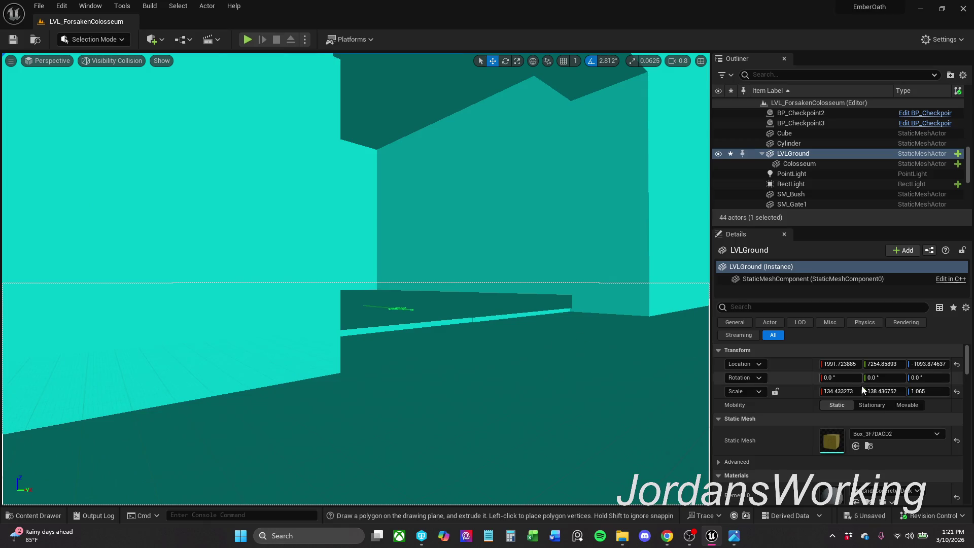
drag(926, 389, 916, 389)
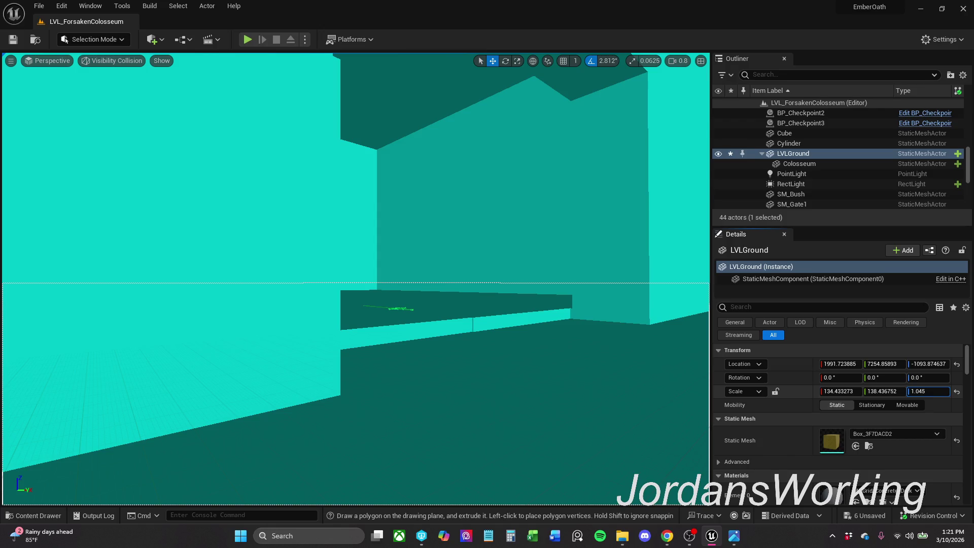
drag(700, 361, 619, 350)
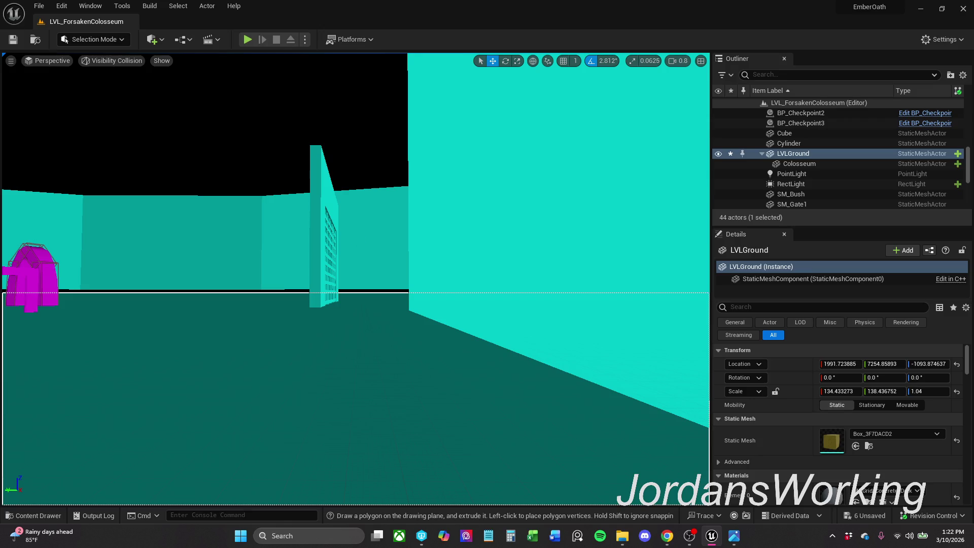
click(800, 163)
mouse_move(355, 279)
mouse_down()
mouse_move(345, 244)
mouse_move(330, 264)
mouse_move(330, 229)
mouse_up()
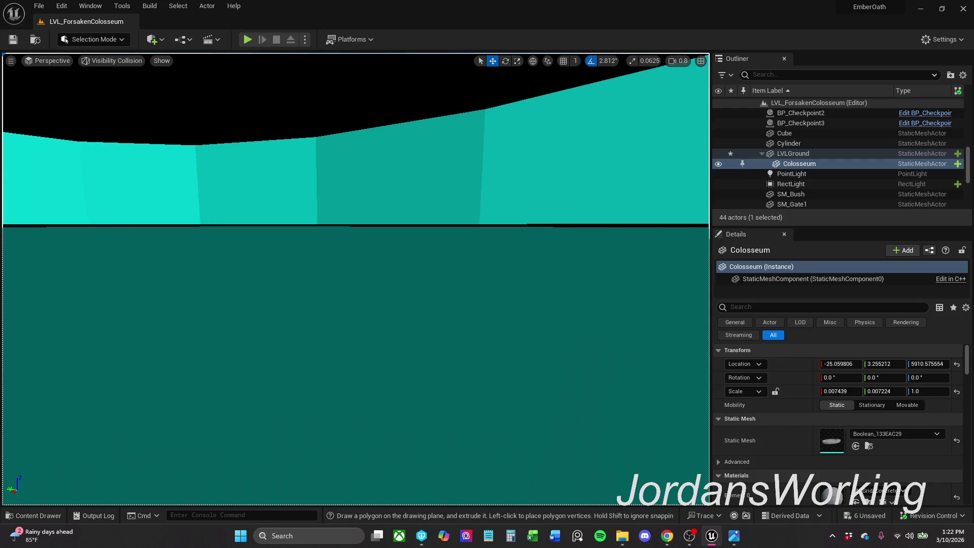
Step: Try negative Colosseum scales (Y -0.0075, X -0.0225) and undo both
click(885, 392)
text(-0.0075)
key(Return)
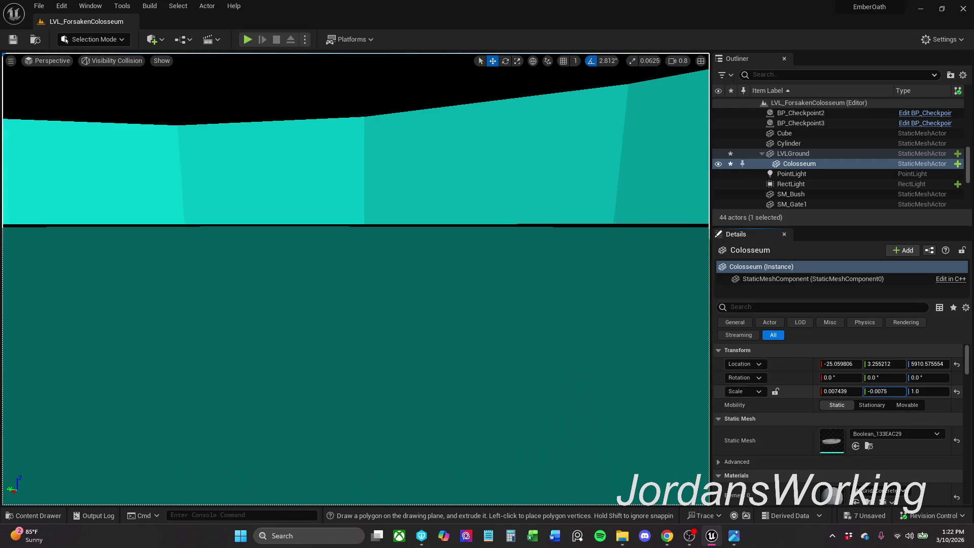
key(ctrl+z)
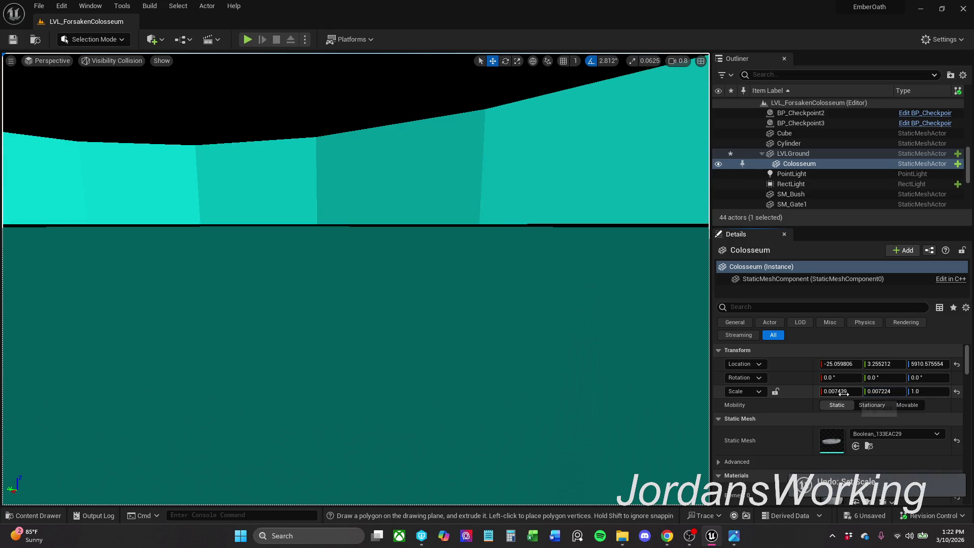
text(-0.0225)
key(Return)
key(ctrl+z)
┄┄┄┄┄┄
# Description of the task
From the material above, copy out every line bearing the string "drag".

# Solution to this problem
drag(926, 389, 916, 389)
drag(700, 361, 619, 350)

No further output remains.